Work instructions:
Would you retype each of the records exactly as shown?
[Opening Extracted records section]
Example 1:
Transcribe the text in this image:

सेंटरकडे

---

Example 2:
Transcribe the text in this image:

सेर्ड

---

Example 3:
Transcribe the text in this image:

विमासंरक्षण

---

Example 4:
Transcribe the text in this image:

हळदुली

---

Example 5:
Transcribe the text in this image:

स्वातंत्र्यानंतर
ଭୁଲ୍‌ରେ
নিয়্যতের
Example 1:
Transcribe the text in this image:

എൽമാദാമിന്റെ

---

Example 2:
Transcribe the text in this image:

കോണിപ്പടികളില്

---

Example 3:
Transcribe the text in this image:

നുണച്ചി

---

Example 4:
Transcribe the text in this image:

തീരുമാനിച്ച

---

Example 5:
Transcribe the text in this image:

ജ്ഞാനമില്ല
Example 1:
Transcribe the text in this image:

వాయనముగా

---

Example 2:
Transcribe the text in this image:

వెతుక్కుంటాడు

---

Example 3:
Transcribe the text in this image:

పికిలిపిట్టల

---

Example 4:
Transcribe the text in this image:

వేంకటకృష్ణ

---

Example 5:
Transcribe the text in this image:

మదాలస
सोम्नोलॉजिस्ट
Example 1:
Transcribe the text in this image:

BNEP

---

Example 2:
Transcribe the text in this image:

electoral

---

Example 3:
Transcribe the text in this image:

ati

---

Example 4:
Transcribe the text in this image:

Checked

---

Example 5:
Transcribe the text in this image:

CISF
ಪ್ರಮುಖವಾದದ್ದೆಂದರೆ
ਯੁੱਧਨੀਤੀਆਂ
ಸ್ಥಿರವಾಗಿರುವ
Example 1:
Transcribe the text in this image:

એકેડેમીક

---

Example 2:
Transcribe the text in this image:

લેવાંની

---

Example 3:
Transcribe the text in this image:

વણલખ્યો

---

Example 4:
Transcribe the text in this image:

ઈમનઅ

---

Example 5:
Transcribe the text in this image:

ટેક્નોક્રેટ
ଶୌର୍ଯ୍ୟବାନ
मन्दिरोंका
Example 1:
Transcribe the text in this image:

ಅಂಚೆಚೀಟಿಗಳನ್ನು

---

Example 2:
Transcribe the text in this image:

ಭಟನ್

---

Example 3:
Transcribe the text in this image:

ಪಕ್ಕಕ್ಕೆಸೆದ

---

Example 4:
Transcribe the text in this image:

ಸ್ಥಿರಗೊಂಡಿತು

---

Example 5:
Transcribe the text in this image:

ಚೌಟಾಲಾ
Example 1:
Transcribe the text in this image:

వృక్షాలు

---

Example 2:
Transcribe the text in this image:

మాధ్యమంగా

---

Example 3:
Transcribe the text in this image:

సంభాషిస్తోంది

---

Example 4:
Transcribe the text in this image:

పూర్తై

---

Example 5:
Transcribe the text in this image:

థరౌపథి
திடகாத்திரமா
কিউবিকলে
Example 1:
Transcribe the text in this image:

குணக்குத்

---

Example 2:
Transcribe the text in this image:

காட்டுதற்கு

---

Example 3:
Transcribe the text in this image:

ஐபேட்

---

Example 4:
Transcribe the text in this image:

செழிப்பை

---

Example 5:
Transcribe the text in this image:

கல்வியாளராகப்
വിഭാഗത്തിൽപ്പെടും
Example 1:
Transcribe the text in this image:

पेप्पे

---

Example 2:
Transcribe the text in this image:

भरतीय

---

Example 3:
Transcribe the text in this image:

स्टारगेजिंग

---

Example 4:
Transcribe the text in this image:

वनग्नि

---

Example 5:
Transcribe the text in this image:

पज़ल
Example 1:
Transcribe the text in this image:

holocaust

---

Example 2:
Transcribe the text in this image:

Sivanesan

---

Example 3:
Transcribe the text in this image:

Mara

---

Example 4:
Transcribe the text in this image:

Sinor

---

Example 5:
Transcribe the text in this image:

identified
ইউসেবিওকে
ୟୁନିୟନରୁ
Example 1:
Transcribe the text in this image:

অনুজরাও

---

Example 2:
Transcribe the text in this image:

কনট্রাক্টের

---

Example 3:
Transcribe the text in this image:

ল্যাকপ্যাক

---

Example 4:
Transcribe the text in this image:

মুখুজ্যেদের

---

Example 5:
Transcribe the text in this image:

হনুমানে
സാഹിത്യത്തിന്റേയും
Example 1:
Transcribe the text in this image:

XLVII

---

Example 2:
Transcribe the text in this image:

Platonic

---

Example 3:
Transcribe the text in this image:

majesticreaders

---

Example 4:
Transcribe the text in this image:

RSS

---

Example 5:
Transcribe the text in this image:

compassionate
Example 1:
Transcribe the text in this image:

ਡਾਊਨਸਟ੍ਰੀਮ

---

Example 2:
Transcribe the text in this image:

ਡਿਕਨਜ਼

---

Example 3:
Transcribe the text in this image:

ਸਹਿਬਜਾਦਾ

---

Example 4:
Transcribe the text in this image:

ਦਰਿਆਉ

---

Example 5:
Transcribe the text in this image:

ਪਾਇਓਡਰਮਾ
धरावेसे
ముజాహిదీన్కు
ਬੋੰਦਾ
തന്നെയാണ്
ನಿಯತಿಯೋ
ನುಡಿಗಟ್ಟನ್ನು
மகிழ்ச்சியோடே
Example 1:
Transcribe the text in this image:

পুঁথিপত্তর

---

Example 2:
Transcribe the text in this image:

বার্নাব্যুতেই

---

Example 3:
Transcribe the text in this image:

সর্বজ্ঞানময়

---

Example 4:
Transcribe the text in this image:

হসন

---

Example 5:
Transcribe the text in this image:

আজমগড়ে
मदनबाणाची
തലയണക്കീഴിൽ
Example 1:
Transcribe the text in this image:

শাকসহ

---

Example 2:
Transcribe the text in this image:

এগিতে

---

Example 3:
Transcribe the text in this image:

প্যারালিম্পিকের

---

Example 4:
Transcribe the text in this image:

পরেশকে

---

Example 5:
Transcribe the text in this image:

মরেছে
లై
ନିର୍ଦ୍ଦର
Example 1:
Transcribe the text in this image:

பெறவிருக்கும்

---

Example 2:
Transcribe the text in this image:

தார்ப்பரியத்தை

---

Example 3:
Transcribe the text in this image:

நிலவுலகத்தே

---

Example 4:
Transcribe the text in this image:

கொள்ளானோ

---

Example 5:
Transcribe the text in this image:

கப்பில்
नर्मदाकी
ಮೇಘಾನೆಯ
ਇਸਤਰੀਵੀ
[Closing Extracted records section]
Solved problem:
Example 1:
Transcribe the text in this image:

सेंटरकडे

---

Example 2:
Transcribe the text in this image:

सेर्ड

---

Example 3:
Transcribe the text in this image:

विमासंरक्षण

---

Example 4:
Transcribe the text in this image:

हळदुली

---

Example 5:
Transcribe the text in this image:

स्वातंत्र्यानंतर
ଭୁଲ୍‌ରେ
নিয়্যতের
Example 1:
Transcribe the text in this image:

എൽമാദാമിന്റെ

---

Example 2:
Transcribe the text in this image:

കോണിപ്പടികളില്

---

Example 3:
Transcribe the text in this image:

നുണച്ചി

---

Example 4:
Transcribe the text in this image:

തീരുമാനിച്ച

---

Example 5:
Transcribe the text in this image:

ജ്ഞാനമില്ല
Example 1:
Transcribe the text in this image:

వాయనముగా

---

Example 2:
Transcribe the text in this image:

వెతుక్కుంటాడు

---

Example 3:
Transcribe the text in this image:

పికిలిపిట్టల

---

Example 4:
Transcribe the text in this image:

వేంకటకృష్ణ

---

Example 5:
Transcribe the text in this image:

మదాలస
सोम्नोलॉजिस्ट
Example 1:
Transcribe the text in this image:

BNEP

---

Example 2:
Transcribe the text in this image:

electoral

---

Example 3:
Transcribe the text in this image:

ati

---

Example 4:
Transcribe the text in this image:

Checked

---

Example 5:
Transcribe the text in this image:

CISF
ಪ್ರಮುಖವಾದದ್ದೆಂದರೆ
ਯੁੱਧਨੀਤੀਆਂ
ಸ್ಥಿರವಾಗಿರುವ
Example 1:
Transcribe the text in this image:

એકેડેમીક

---

Example 2:
Transcribe the text in this image:

લેવાંની

---

Example 3:
Transcribe the text in this image:

વણલખ્યો

---

Example 4:
Transcribe the text in this image:

ઈમનઅ

---

Example 5:
Transcribe the text in this image:

ટેક્નોક્રેટ
ଶୌର୍ଯ୍ୟବାନ
मन्दिरोंका
Example 1:
Transcribe the text in this image:

ಅಂಚೆಚೀಟಿಗಳನ್ನು

---

Example 2:
Transcribe the text in this image:

ಭಟನ್

---

Example 3:
Transcribe the text in this image:

ಪಕ್ಕಕ್ಕೆಸೆದ

---

Example 4:
Transcribe the text in this image:

ಸ್ಥಿರಗೊಂಡಿತು

---

Example 5:
Transcribe the text in this image:

ಚೌಟಾಲಾ
Example 1:
Transcribe the text in this image:

వృక్షాలు

---

Example 2:
Transcribe the text in this image:

మాధ్యమంగా

---

Example 3:
Transcribe the text in this image:

సంభాషిస్తోంది

---

Example 4:
Transcribe the text in this image:

పూర్తై

---

Example 5:
Transcribe the text in this image:

థరౌపథి
திடகாத்திரமா
কিউবিকলে
Example 1:
Transcribe the text in this image:

குணக்குத்

---

Example 2:
Transcribe the text in this image:

காட்டுதற்கு

---

Example 3:
Transcribe the text in this image:

ஐபேட்

---

Example 4:
Transcribe the text in this image:

செழிப்பை

---

Example 5:
Transcribe the text in this image:

கல்வியாளராகப்
വിഭാഗത്തിൽപ്പെടും
Example 1:
Transcribe the text in this image:

पेप्पे

---

Example 2:
Transcribe the text in this image:

भरतीय

---

Example 3:
Transcribe the text in this image:

स्टारगेजिंग

---

Example 4:
Transcribe the text in this image:

वनग्नि

---

Example 5:
Transcribe the text in this image:

पज़ल
Example 1:
Transcribe the text in this image:

holocaust

---

Example 2:
Transcribe the text in this image:

Sivanesan

---

Example 3:
Transcribe the text in this image:

Mara

---

Example 4:
Transcribe the text in this image:

Sinor

---

Example 5:
Transcribe the text in this image:

identified
ইউসেবিওকে
ୟୁନିୟନରୁ
Example 1:
Transcribe the text in this image:

অনুজরাও

---

Example 2:
Transcribe the text in this image:

কনট্রাক্টের

---

Example 3:
Transcribe the text in this image:

ল্যাকপ্যাক

---

Example 4:
Transcribe the text in this image:

মুখুজ্যেদের

---

Example 5:
Transcribe the text in this image:

হনুমানে
സാഹിത്യത്തിന്റേയും
Example 1:
Transcribe the text in this image:

XLVII

---

Example 2:
Transcribe the text in this image:

Platonic

---

Example 3:
Transcribe the text in this image:

majesticreaders

---

Example 4:
Transcribe the text in this image:

RSS

---

Example 5:
Transcribe the text in this image:

compassionate
Example 1:
Transcribe the text in this image:

ਡਾਊਨਸਟ੍ਰੀਮ

---

Example 2:
Transcribe the text in this image:

ਡਿਕਨਜ਼

---

Example 3:
Transcribe the text in this image:

ਸਹਿਬਜਾਦਾ

---

Example 4:
Transcribe the text in this image:

ਦਰਿਆਉ

---

Example 5:
Transcribe the text in this image:

ਪਾਇਓਡਰਮਾ
धरावेसे
ముజాహిదీన్కు
ਬੋੰਦਾ
തന്നെയാണ്
ನಿಯತಿಯೋ
ನುಡಿಗಟ್ಟನ್ನು
மகிழ்ச்சியோடே
Example 1:
Transcribe the text in this image:

পুঁথিপত্তর

---

Example 2:
Transcribe the text in this image:

বার্নাব্যুতেই

---

Example 3:
Transcribe the text in this image:

সর্বজ্ঞানময়

---

Example 4:
Transcribe the text in this image:

হসন

---

Example 5:
Transcribe the text in this image:

আজমগড়ে
मदनबाणाची
തലയണക്കീഴിൽ
Example 1:
Transcribe the text in this image:

শাকসহ

---

Example 2:
Transcribe the text in this image:

এগিতে

---

Example 3:
Transcribe the text in this image:

প্যারালিম্পিকের

---

Example 4:
Transcribe the text in this image:

পরেশকে

---

Example 5:
Transcribe the text in this image:

মরেছে
లై
ନିର୍ଦ୍ଦର
Example 1:
Transcribe the text in this image:

பெறவிருக்கும்

---

Example 2:
Transcribe the text in this image:

தார்ப்பரியத்தை

---

Example 3:
Transcribe the text in this image:

நிலவுலகத்தே

---

Example 4:
Transcribe the text in this image:

கொள்ளானோ

---

Example 5:
Transcribe the text in this image:

கப்பில்
नर्मदाकी
ಮೇಘಾನೆಯ
ਇਸਤਰੀਵੀ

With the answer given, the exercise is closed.